Perhaps technology has become the greatest obstacle which hinders our power to thoroughly obtain explanation and evidence on the theory of relativity. Therefore, I am really curious on how evidence less theories could be justified and survived refutes from the science community? As a science student, I always demand reasons on topics that I hardly understand. Since a theory could not provide a convincing reason why it is asserted, I will immediately dismiss it.

As I come to think about it, observations in natural science are much influenced by our expectation. Einstein as a reputable scientist is well-respected and his ideas will usually gain attention from the science community as he is highly-regarded as a genius due to his incredible range of theoretical physics publication in the early 1900s. Hence, as we are confident of his findings, we tend to believe that the theory is true without the need of being justified. Clearly, the science community is actually making an ad hominem fallacy.

The flaw of natural science through the treatment of double standard shifts the question to be, does the need of evidence in assertions are subjective in natural science? I personally believe that, each assertion deserves an equal treatment of being validate before being dismissed as Richard van de Lagemaat quoted, many scientific discoveries are counter-intuitive and go against untutored common sense. Logically, as the need of evidence is arguably important in natural science, the same must go to other areas of knowledge, including religion.

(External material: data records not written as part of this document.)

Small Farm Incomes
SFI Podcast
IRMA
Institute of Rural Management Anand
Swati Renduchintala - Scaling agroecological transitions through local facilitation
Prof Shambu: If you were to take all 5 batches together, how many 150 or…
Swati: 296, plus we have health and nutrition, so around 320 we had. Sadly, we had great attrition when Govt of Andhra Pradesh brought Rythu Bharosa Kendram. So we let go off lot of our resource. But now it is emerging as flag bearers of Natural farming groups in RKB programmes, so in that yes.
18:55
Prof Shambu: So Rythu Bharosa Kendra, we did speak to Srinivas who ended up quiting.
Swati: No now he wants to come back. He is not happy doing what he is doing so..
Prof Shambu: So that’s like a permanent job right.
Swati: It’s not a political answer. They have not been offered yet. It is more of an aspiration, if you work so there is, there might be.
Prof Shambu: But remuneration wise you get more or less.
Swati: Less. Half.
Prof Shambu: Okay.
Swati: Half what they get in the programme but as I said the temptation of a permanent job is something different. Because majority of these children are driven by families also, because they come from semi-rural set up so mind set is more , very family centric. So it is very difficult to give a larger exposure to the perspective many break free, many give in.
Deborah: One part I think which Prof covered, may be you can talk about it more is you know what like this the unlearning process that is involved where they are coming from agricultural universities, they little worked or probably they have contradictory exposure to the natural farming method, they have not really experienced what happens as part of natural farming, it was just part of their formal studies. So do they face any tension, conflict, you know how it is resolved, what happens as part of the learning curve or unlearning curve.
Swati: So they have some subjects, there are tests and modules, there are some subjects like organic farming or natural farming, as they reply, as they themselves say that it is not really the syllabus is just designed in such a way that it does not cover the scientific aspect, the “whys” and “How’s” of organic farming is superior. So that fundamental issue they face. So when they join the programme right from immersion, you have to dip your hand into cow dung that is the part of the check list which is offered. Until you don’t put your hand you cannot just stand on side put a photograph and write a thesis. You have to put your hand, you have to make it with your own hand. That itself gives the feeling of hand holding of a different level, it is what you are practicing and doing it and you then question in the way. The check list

Nevertheless, proofs of the existence of God are just too vague that they can be easily dismissed by skeptics. While skeptics based their argument of this matter, Sheikh Muhammed Salih Al-Munajjid explained that there are actually three categories of evidence which proves the existence of God, which are the instinctive evidence, tangible evidence and revelatory evidence. Therefore, this explains why religious scholars often based their reasoning that God exists through the existence of the holy book – the tangible evidence.

One could still argue that, relating the creation of the holy book with the existence of God is merely a fallacy portrayed through circular reasoning, i. e. what makes you say that God exists? Because there is the holy book. Who created the holy book? God created them. In fact, since the holy book itself is a form of historical document, the holy book could be influenced by deliberate manipulation by individuals to suit their interests. Therefore, if the information of a historical document such as the holy book is altered, the reason to claim that it is a proof of God’s existence is no more valid.